§ 194 LVwG, Automatisiertes Abrufverfahren

§ 194 LVwG
Allgemeines Verwaltungsgesetz für das Land Schleswig-Holstein (Landesverwaltungsgesetz - LVwG)
Landesrecht Schleswig-Holstein

II. – Personenbezogene Daten → 4. – Datenübermittlung und Datenabgleich

Titel: Allgemeines Verwaltungsgesetz für das Land Schleswig-Holstein (Landesverwaltungsgesetz - LVwG)
Normgeber: Schleswig-Holstein
Amtliche Abkürzung: LVwG
Gliederungs-Nr.: 20-1
Normtyp: Gesetz

(1) Die Einrichtung eines automatisierten Verfahrens, das die Übermittlung personenbezogener Daten zwischen Polizeidienststellen, zwischen Ordnungsbehörden sowie zwischen Ordnungsbehörden und der Polizei durch Abruf aus einer Datei ermöglicht, ist zulässig, soweit diese Form der Übermittlung unter Berücksichtigung der schutzwürdigen Belange der betroffenen Person und der Erfüllung der Aufgaben angemessen ist. Abrufe sind in überprüfbarer Form automatisiert zu protokollieren. Die protokollierten Daten dürfen nur zum Zwecke der Datenschutzkontrolle, der Datensicherheit, zur Sicherstellung eines ordnungsgemäßen Betriebs der Datenverarbeitungsanlage sowie zur Ausübung von Aufsichts- und Kontrollbefugnissen durch Dienst- und Fachvorgesetzte verwendet werden. Satz 3 gilt nicht, wenn Anhaltspunkte dafür vorliegen, dass ohne ihre Verwendung die Verhinderung oder Verfolgung einer schwerwiegenden Straftat, insbesondere gerichtet gegen Leib, Leben oder Freiheit einer Person oder mehrerer Personen, aussichtslos oder wesentlich erschwert wäre.

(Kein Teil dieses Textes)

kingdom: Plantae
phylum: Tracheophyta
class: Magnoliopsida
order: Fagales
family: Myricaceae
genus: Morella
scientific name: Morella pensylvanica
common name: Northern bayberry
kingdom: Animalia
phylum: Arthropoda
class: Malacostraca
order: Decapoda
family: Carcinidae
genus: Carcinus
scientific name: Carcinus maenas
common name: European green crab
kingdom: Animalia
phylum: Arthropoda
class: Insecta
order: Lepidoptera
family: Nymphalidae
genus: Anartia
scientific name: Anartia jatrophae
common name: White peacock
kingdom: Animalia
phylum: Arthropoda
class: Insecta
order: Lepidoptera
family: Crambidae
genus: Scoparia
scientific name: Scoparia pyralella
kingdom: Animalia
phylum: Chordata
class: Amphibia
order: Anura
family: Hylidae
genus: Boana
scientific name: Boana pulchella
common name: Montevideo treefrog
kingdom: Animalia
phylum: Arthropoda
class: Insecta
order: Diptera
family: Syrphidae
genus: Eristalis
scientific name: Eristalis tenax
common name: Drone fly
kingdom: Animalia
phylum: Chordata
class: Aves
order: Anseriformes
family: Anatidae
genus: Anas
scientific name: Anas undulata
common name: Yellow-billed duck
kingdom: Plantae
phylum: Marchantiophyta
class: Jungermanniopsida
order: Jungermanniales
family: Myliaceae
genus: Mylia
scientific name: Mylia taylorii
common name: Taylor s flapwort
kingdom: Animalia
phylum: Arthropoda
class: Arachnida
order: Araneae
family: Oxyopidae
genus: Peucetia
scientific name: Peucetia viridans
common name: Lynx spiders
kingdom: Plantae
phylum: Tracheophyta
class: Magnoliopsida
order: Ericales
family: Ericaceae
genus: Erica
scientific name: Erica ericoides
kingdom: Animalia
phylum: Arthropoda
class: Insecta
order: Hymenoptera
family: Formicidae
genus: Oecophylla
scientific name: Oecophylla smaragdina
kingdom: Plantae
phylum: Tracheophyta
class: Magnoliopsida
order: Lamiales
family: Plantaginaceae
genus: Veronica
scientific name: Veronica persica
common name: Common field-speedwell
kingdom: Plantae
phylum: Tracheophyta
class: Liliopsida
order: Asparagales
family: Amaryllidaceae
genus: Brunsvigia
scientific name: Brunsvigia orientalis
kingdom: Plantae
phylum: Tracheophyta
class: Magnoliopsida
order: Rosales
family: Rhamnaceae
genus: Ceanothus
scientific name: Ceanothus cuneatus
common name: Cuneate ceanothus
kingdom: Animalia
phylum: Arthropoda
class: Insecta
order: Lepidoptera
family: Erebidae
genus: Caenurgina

(2) Die Protokolldaten sind nach zwölf Monaten zu löschen.

(3) Der Empfänger, die Art der personenbezogenen Daten und der Zweck des Abrufs sind in einer Errichtungsanordnung festzulegen, die der Zustimmung des Ministeriums für Inneres und Bundesangelegenheiten bedarf. Die Daten verarbeitende Stelle hat die Landesbeauftragte oder den Landesbeauftragten für den Datenschutz unter Übersendung der Errichtungsanordnung zu unterrichten.